• EXERCÍCIO 1: Extraia do excerto selecionado, sem qualquer alteração, o trecho de "No fim-de-semana passado" a "tinha de dar.".
• EXERCÍCIO 2: Passe para inglês a seguinte frase do excerto selecionado: "Já tinha trazido o arnês e o equipamento do meu filho Nuno, que há dois anos que não voa, e estava por isso, pensava eu, pronto para o que desse e viesse."

• EXCERTO SELECIONADO:

=-=-=-=-=

Já tinha trazido o arnês e o equipamento do meu filho Nuno, que há dois anos que não voa, e estava por isso, pensava eu, pronto para o que desse e viesse. E desejoso...

No fim-de-semana passado estive de serviço e ontem esteve uma ventania, mas o Carl Wallbank, o voador que "manda cartas" nesta ilha e o recordista inglês com 315km, ontem tinha feito um voo de 260 km e aterrado na praia, só porque não havia mais Inglaterra para aterrar, razões pelas quais hoje, a despeito do tempo cinzento e chuviscoso, tinha de dar.

=-=-=-=-=

• EXCERTOS DE DADOS:
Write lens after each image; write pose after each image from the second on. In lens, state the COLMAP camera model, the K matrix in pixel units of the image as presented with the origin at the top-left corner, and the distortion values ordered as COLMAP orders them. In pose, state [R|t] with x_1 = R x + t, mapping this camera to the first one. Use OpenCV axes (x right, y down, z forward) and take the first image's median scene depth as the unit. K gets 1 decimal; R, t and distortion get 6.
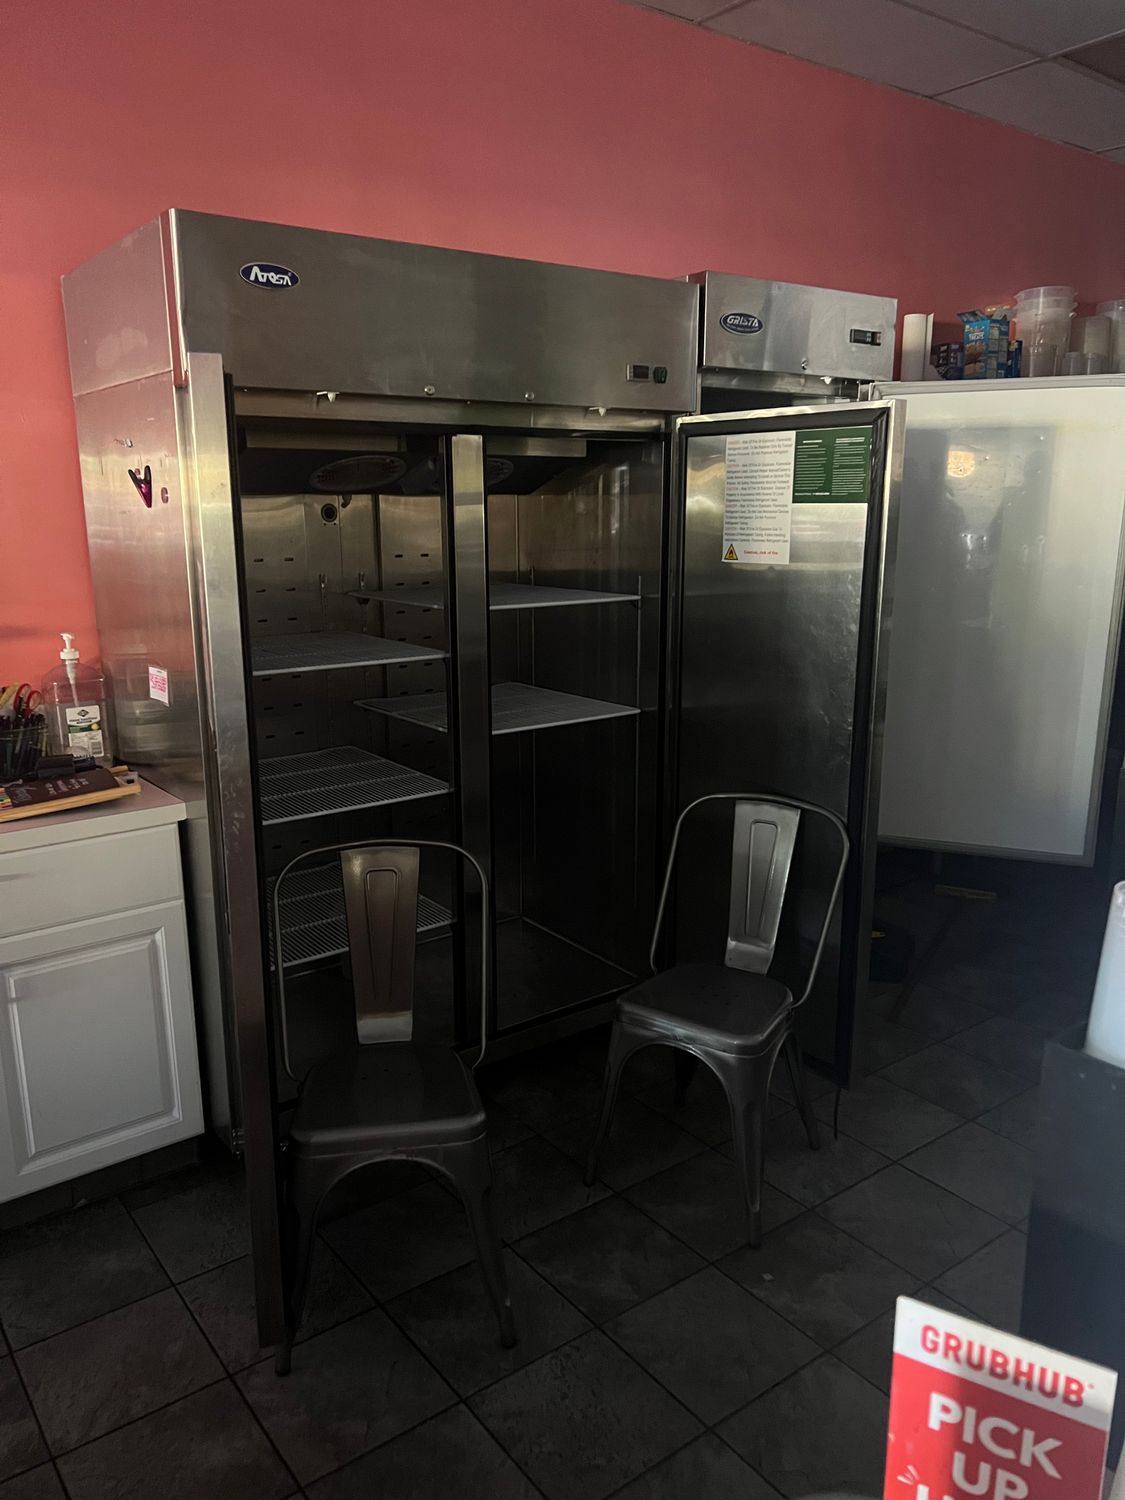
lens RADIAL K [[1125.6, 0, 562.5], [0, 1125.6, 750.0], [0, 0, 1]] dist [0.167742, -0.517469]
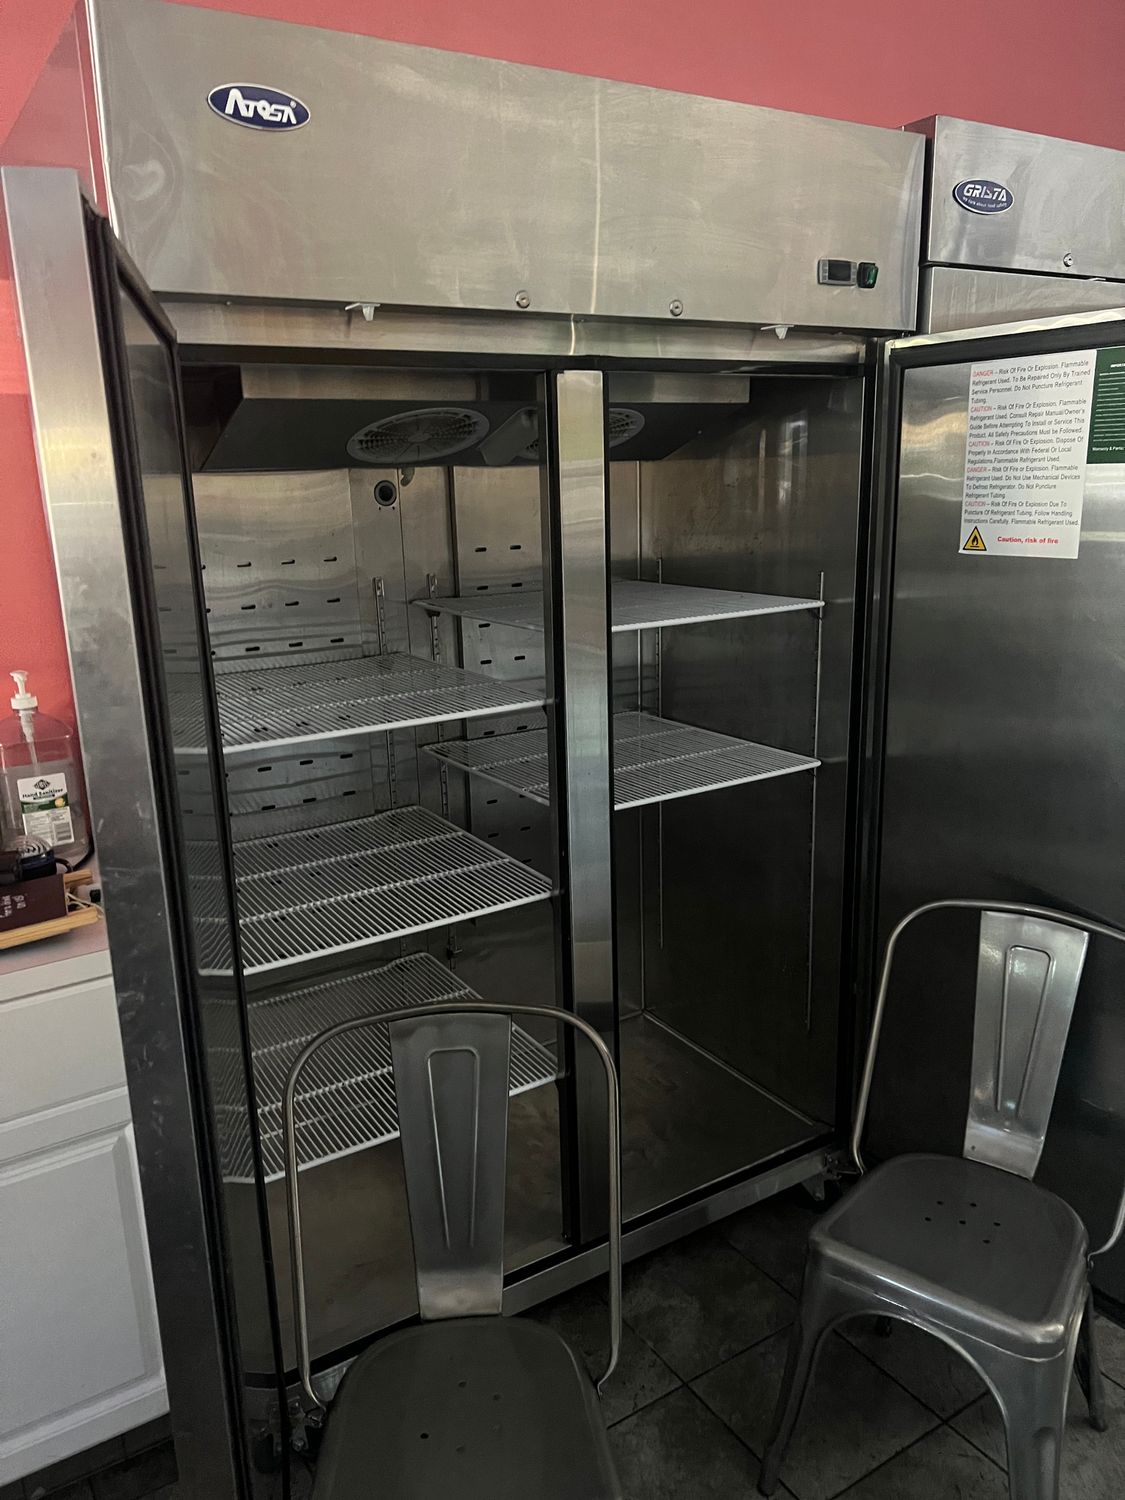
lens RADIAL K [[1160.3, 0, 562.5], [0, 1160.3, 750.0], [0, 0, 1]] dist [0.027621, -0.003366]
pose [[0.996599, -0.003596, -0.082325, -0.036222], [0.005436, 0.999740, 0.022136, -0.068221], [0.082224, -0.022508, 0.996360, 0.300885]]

=-=-=-=-=

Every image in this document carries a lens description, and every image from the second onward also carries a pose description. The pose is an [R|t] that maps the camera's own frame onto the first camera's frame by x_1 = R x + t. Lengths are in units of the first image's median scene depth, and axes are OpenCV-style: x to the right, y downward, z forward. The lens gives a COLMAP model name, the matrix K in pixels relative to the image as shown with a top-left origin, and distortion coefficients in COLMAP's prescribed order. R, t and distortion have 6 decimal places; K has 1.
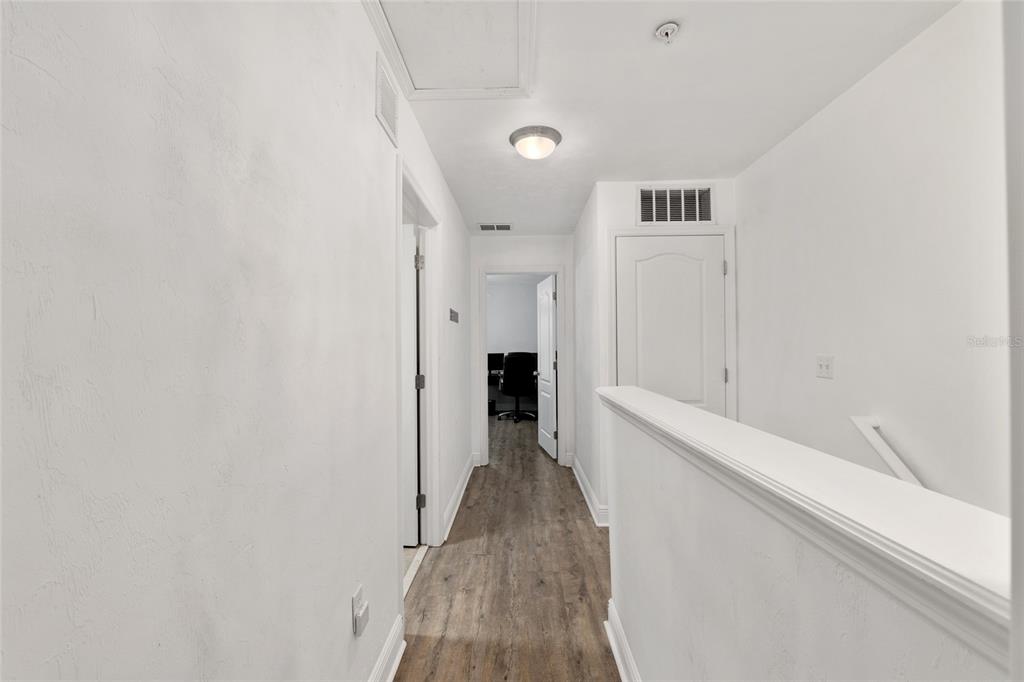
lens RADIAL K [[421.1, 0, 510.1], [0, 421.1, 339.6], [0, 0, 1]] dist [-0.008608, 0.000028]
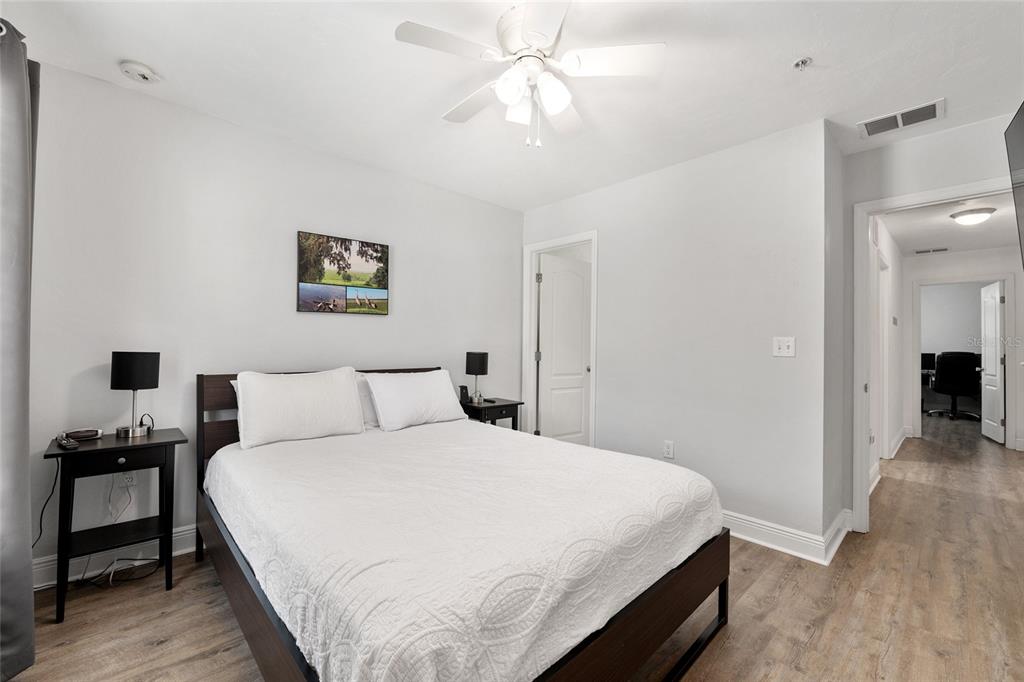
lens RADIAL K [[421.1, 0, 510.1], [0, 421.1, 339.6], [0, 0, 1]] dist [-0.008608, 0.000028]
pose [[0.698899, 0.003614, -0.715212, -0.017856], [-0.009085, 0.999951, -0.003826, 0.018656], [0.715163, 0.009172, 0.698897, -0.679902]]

=-=-=-=-=

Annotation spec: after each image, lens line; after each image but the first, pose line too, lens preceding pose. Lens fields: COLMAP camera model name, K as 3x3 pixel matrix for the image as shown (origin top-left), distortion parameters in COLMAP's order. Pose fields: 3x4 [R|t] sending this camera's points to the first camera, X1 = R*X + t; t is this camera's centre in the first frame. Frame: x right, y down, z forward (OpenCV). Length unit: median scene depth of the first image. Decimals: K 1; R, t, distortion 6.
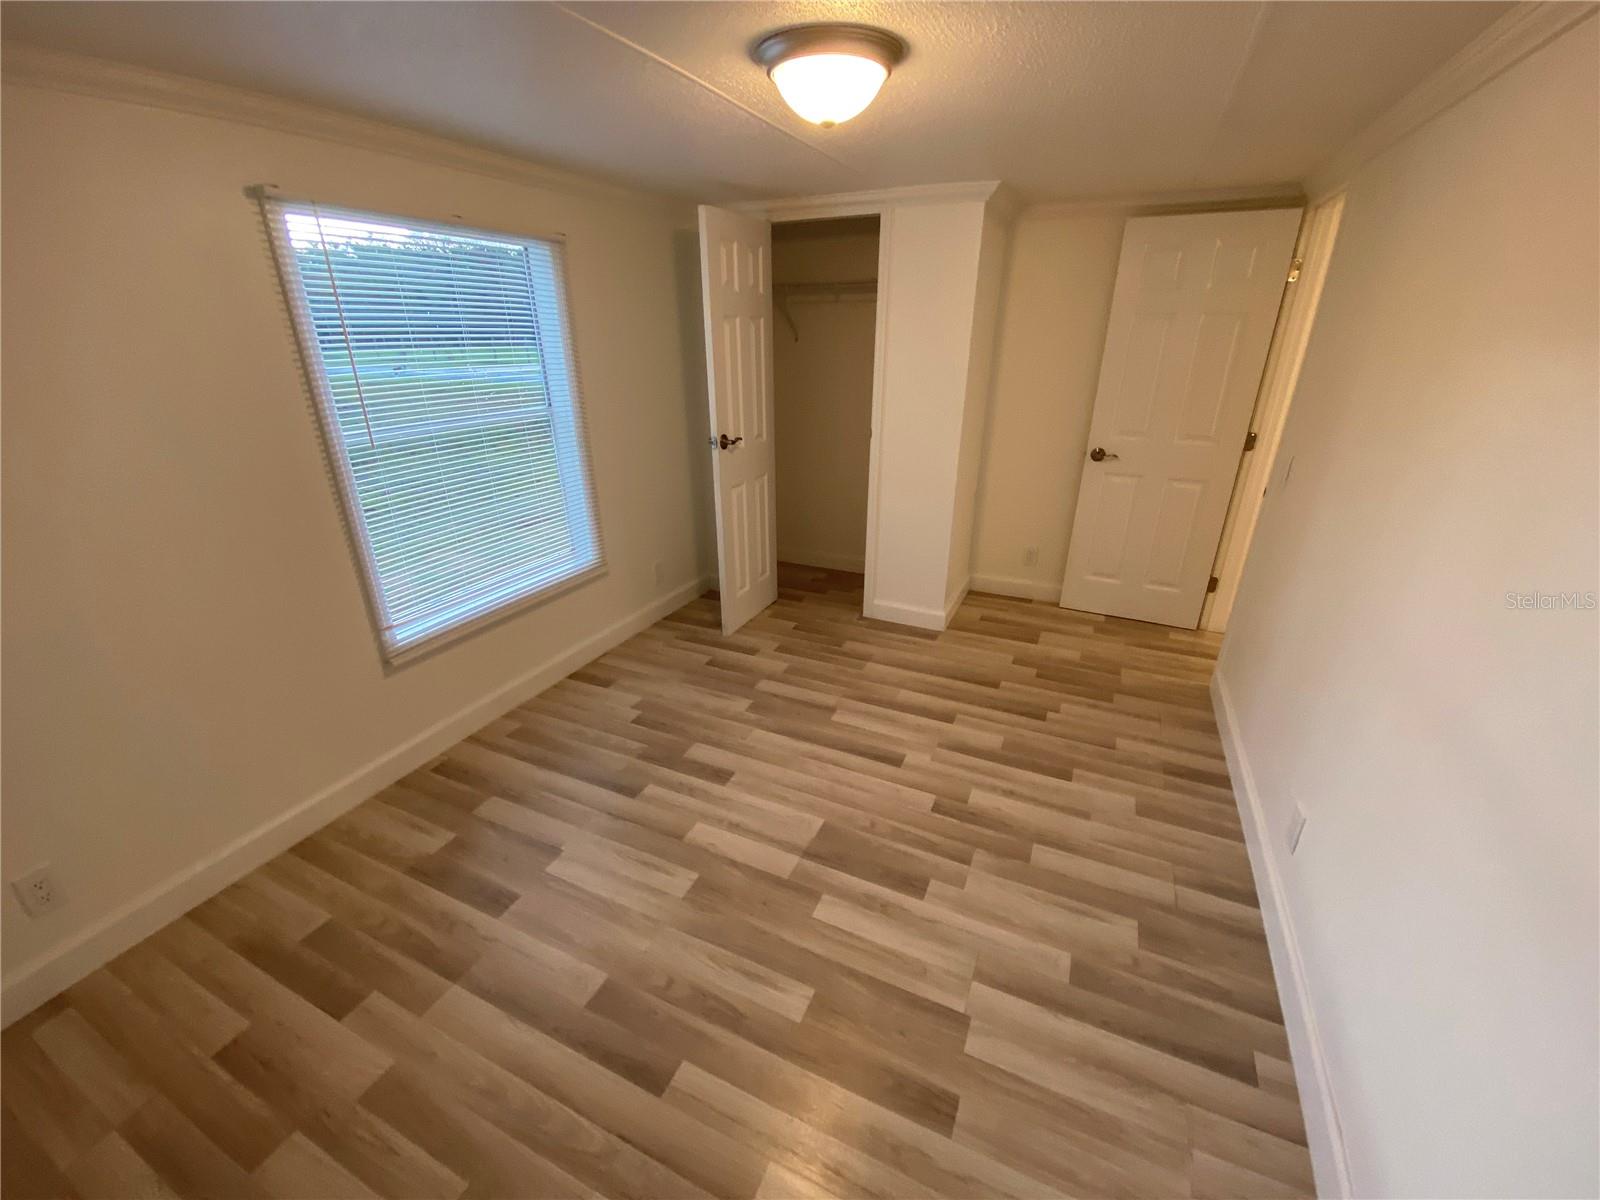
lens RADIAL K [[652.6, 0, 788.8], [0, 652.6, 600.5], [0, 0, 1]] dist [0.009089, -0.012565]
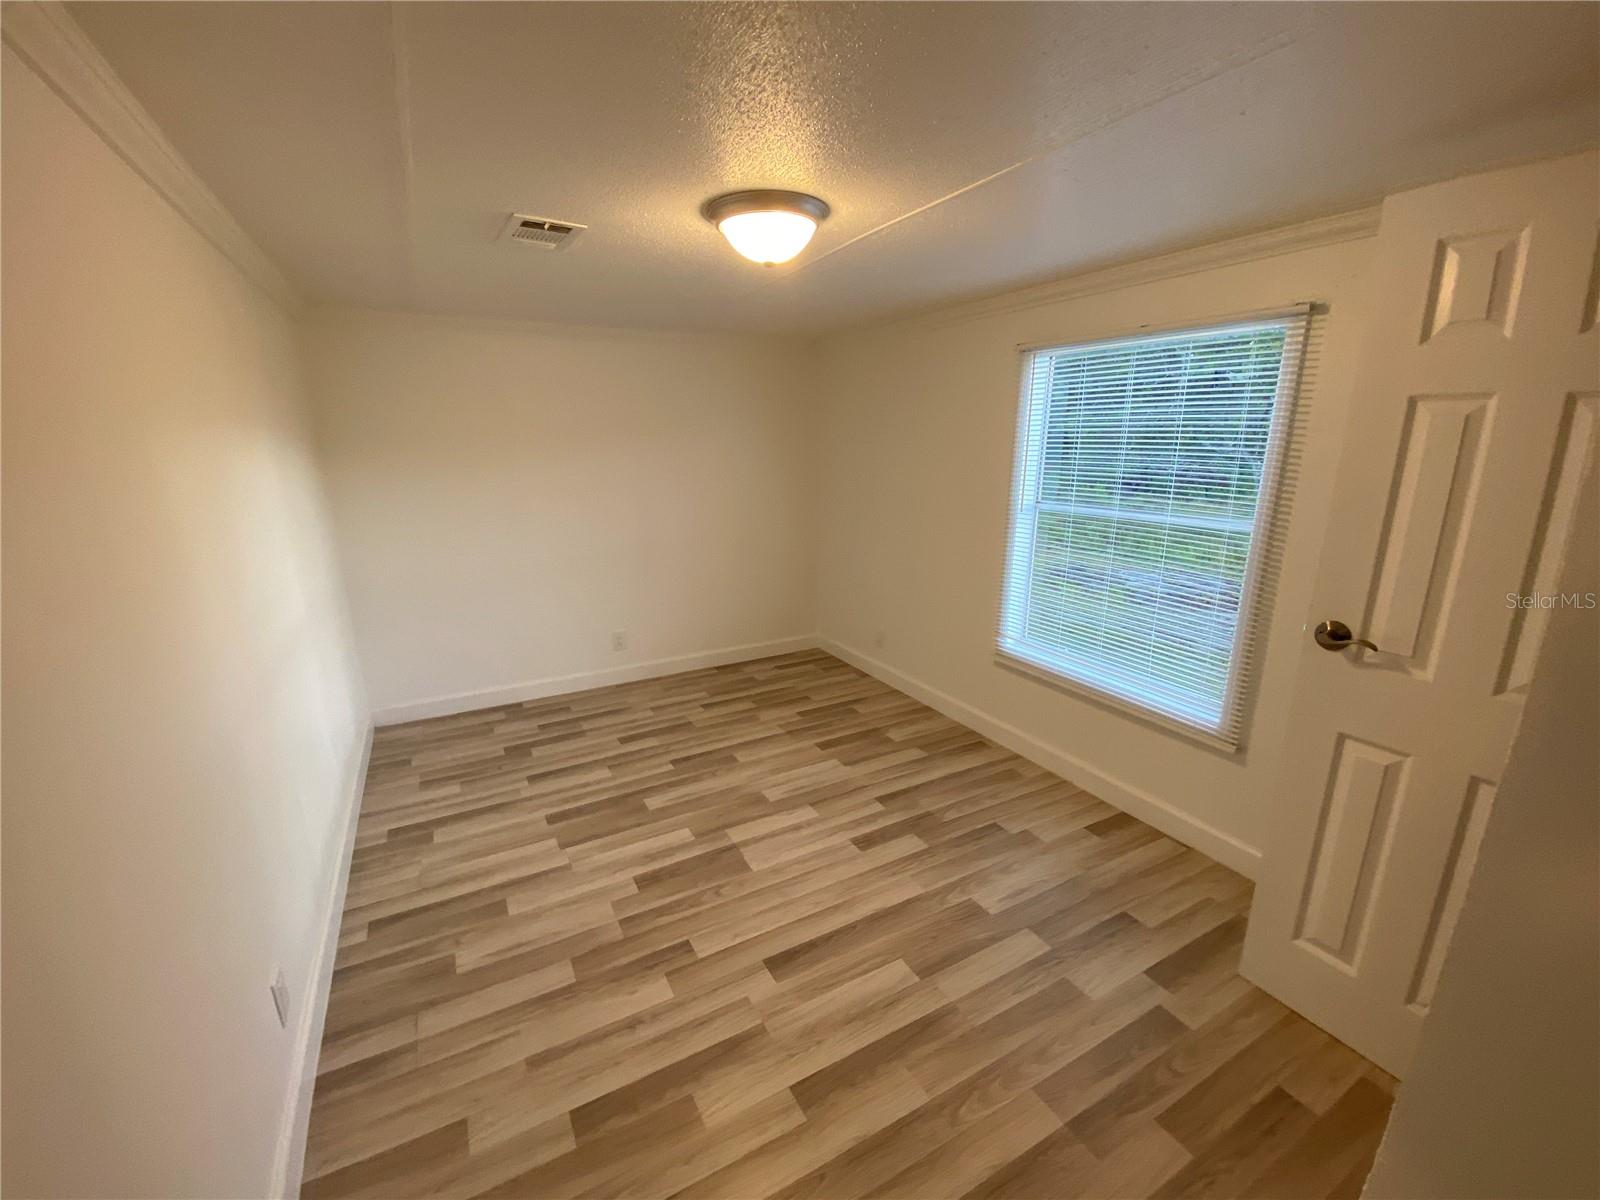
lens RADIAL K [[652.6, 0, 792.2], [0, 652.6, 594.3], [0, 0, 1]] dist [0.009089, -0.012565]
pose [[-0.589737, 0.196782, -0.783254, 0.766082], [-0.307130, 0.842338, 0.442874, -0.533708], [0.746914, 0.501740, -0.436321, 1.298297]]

=-=-=-=-=

• RESULTADO DO EXERCÍCIO 1:
No fim-de-semana passado estive de serviço e ontem esteve uma ventania, mas o Carl Wallbank, o voador que "manda cartas" nesta ilha e o recordista inglês com 315km, ontem tinha feito um voo de 260 km e aterrado na praia, só porque não havia mais Inglaterra para aterrar, razões pelas quais hoje, a despeito do tempo cinzento e chuviscoso, tinha de dar.

• RESULTADO DO EXERCÍCIO 2: I had already brought the harness and the equipment of my son Nuno, who hasn't flown in two years, and so I was, or so I thought, ready for whatever might come.